Marsh worked with legislators in 2015 to pass a law enabling the school, and the Little Rock center opened in 2017. In the spring, Goodwill will open its second Arkansas school, in a converted 33,000-SF building in Springdale. Adding the school will allow Goodwill to serve up to 700 students per year (350 at each location).
Goodwill also offers workforce training services and certifications for unemployed or underemployed Arkansans, preparing them for careers in industries including construction, health care, manufacturing, IT, logistics, and consumer service and business. It provides employment services, helping people prepare for careers inside Goodwill and at other companies. And it helps formerly incarcerated people reenter the workforce through its paid, 12-week Transition Employment Opportunities program, which is seeking more employers with which to partner.

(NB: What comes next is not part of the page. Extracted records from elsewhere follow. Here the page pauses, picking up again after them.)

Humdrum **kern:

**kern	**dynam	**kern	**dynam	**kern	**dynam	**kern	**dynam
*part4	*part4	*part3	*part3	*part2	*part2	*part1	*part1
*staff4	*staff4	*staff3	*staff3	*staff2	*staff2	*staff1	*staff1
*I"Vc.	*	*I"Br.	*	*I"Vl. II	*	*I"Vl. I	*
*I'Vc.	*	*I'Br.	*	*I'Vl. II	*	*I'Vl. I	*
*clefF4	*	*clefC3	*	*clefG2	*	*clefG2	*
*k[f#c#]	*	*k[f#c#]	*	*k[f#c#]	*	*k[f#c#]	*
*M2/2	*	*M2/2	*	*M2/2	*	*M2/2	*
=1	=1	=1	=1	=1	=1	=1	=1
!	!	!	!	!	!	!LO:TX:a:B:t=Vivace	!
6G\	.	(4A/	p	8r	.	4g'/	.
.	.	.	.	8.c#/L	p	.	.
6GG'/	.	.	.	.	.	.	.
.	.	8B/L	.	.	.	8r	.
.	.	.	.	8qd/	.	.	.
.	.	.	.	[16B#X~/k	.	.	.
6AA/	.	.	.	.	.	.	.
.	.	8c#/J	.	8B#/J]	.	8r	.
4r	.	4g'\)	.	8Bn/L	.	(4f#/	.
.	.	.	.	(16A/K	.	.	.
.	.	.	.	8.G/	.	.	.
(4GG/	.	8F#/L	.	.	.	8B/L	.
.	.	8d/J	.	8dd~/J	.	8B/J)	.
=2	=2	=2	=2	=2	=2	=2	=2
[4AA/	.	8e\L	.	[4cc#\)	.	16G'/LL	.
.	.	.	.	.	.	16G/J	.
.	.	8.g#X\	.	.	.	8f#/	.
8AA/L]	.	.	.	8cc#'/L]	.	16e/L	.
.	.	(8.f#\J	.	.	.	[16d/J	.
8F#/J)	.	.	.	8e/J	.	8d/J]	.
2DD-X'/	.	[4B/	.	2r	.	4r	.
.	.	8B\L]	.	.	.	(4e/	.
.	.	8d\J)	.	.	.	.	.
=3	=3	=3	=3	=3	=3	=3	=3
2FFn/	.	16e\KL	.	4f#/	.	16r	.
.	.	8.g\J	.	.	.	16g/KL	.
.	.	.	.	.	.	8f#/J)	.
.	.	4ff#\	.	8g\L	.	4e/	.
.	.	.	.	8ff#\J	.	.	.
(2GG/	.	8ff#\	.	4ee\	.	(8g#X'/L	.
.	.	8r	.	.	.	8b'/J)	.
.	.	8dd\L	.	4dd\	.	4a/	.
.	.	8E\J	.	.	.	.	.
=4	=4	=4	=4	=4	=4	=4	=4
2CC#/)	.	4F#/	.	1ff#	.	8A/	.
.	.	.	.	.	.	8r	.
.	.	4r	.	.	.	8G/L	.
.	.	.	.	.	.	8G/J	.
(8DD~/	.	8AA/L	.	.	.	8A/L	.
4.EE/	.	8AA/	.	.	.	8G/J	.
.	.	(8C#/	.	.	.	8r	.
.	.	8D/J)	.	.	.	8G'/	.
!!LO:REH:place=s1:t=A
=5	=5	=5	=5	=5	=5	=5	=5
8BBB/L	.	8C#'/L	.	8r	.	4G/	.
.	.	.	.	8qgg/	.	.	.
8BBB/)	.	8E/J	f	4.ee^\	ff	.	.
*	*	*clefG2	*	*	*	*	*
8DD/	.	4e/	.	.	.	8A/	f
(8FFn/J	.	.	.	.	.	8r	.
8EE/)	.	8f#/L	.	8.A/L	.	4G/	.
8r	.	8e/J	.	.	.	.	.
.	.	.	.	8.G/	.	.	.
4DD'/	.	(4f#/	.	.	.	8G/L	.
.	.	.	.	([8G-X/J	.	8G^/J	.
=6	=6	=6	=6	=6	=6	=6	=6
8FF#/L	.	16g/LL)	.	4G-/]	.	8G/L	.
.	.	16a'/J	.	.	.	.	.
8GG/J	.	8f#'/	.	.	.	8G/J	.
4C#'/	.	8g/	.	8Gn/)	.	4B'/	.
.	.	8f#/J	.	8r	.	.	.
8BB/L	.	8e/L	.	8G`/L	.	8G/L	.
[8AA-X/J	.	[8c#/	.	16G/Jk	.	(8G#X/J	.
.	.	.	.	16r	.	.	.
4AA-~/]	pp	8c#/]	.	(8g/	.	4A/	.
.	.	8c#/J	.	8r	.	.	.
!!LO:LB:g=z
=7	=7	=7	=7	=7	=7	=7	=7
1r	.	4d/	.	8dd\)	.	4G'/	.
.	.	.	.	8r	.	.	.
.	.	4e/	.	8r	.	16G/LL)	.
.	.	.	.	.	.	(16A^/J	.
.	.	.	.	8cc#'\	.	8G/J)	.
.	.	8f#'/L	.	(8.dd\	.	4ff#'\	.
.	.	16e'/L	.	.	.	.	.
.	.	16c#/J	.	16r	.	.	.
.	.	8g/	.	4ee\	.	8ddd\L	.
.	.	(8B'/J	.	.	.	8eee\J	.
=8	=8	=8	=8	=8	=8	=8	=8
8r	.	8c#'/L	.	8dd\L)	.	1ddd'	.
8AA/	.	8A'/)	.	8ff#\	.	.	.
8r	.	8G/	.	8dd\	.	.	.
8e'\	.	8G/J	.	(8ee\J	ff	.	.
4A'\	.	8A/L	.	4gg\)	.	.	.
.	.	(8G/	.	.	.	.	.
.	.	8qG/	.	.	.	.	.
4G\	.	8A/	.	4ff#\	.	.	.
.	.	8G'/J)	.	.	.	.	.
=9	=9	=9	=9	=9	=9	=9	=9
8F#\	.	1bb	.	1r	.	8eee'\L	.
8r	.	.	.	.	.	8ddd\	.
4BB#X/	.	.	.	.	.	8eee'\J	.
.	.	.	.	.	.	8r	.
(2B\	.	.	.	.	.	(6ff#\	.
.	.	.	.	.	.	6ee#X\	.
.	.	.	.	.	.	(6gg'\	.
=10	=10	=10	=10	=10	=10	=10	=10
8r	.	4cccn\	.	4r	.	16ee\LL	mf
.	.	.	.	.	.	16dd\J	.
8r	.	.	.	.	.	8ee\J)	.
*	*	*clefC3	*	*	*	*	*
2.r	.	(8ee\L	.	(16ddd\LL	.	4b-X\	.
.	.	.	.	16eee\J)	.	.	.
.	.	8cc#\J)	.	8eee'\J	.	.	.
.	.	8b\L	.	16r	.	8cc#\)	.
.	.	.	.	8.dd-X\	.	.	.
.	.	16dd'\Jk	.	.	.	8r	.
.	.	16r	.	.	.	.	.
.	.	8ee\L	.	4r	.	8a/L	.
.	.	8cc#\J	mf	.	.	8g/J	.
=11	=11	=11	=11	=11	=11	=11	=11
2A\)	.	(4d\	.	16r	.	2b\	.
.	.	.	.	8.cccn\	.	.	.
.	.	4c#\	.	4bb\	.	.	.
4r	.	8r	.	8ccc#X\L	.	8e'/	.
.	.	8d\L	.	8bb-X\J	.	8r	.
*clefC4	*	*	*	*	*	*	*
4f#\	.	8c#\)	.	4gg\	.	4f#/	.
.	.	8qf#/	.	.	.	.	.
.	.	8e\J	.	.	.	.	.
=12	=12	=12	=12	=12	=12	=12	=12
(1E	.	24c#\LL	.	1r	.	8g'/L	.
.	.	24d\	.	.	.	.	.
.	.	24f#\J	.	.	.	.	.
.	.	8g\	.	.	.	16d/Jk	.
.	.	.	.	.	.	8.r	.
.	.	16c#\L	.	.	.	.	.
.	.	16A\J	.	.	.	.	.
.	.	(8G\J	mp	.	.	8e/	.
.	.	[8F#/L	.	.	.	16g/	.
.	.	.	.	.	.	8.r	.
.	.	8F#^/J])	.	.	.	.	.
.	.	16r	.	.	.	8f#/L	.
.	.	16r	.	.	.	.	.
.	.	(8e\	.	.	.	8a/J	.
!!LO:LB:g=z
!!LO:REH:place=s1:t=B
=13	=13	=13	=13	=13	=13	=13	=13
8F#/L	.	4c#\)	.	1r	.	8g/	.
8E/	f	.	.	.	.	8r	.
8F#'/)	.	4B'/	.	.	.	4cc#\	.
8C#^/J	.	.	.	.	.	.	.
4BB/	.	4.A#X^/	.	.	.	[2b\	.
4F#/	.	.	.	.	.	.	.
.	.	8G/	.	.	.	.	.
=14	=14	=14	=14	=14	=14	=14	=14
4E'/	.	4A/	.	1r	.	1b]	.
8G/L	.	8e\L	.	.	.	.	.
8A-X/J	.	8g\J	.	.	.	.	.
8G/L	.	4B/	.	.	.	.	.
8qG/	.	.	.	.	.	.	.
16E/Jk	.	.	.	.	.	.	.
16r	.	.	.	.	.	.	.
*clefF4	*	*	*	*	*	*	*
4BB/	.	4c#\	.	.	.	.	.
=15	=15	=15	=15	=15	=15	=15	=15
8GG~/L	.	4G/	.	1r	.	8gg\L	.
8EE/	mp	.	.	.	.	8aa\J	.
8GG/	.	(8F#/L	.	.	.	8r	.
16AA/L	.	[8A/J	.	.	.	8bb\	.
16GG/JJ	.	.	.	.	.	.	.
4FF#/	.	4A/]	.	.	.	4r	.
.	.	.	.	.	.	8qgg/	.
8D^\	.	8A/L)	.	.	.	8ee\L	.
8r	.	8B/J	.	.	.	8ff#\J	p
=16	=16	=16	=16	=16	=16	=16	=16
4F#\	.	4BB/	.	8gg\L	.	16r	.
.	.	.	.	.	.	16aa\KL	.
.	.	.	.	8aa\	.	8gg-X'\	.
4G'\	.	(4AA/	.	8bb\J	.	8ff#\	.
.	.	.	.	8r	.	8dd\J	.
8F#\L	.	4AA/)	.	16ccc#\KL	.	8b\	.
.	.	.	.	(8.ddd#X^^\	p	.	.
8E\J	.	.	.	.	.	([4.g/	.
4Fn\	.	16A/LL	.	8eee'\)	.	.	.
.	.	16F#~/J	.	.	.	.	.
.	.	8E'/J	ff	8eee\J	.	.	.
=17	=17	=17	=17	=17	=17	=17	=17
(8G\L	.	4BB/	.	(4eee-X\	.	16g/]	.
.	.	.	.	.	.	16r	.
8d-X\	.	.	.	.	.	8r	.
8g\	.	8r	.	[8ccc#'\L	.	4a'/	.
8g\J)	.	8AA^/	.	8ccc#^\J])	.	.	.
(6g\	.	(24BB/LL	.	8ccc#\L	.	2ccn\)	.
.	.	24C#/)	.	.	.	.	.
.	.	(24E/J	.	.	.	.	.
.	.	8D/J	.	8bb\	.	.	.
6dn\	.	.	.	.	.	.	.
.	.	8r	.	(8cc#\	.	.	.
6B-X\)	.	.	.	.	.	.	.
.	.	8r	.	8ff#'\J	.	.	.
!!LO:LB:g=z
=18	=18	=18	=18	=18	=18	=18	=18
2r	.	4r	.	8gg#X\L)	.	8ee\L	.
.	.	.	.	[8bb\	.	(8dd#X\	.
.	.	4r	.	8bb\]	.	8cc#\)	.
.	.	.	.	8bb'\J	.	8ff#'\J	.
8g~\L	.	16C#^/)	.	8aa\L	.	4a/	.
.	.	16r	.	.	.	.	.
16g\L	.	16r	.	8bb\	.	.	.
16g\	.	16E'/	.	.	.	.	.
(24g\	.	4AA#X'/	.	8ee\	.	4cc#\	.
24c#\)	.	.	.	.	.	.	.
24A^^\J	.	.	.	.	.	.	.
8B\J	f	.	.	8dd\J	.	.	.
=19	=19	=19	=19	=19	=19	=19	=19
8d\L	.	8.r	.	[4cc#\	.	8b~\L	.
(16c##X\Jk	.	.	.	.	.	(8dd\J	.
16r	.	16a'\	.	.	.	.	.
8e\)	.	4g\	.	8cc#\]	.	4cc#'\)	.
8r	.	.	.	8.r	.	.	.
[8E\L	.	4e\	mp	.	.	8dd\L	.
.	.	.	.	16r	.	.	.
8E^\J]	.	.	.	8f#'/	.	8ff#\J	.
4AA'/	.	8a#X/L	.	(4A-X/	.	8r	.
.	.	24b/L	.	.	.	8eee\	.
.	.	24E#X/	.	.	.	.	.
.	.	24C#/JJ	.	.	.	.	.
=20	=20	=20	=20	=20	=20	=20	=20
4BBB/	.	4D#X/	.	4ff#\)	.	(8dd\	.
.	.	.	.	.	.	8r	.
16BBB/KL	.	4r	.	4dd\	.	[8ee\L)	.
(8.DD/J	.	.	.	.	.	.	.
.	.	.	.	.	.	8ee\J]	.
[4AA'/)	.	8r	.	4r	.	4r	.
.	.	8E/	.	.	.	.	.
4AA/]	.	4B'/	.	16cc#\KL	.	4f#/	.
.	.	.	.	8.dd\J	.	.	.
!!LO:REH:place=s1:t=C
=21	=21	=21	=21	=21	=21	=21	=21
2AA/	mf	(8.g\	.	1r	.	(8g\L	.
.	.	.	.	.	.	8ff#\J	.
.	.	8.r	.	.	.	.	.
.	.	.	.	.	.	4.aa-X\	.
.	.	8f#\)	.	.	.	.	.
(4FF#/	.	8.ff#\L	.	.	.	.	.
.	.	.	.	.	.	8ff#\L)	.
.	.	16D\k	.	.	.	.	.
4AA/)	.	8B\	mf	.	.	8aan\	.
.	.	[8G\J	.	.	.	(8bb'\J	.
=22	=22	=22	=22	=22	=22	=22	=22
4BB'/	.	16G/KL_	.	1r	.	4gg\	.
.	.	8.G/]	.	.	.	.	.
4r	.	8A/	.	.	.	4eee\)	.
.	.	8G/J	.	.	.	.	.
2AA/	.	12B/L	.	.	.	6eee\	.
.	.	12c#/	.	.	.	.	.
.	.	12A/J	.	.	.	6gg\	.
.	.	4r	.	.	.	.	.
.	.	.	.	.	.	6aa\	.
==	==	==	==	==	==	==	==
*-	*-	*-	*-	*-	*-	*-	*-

“Our recidivism coming out of that program is less than 6%. The state average is 46%,” Marsh said. “So we're highly successful.”
The organization also performed well amid the pandemic. Declared an essential organization by the governor, Goodwill Industries of Arkansas operated 30 of the fewer than 60 U.S. Goodwills that remained open in April 2020. “I think that is huge. I think dealing with the ambiguity of COVID over that, you know, 2020 to 2021, it strengthened us as a team,” Marsh said.
Looking ahead, Marsh is working with legislators to pass a permanent funding mechanism for the Excel Centers. He said 300,000 Arkansans over 19 don’t have a high school diploma, leading to employment barriers and perpetuating family poverty. “With sustainable funding, we would launch three additional high schools across the state,” he said.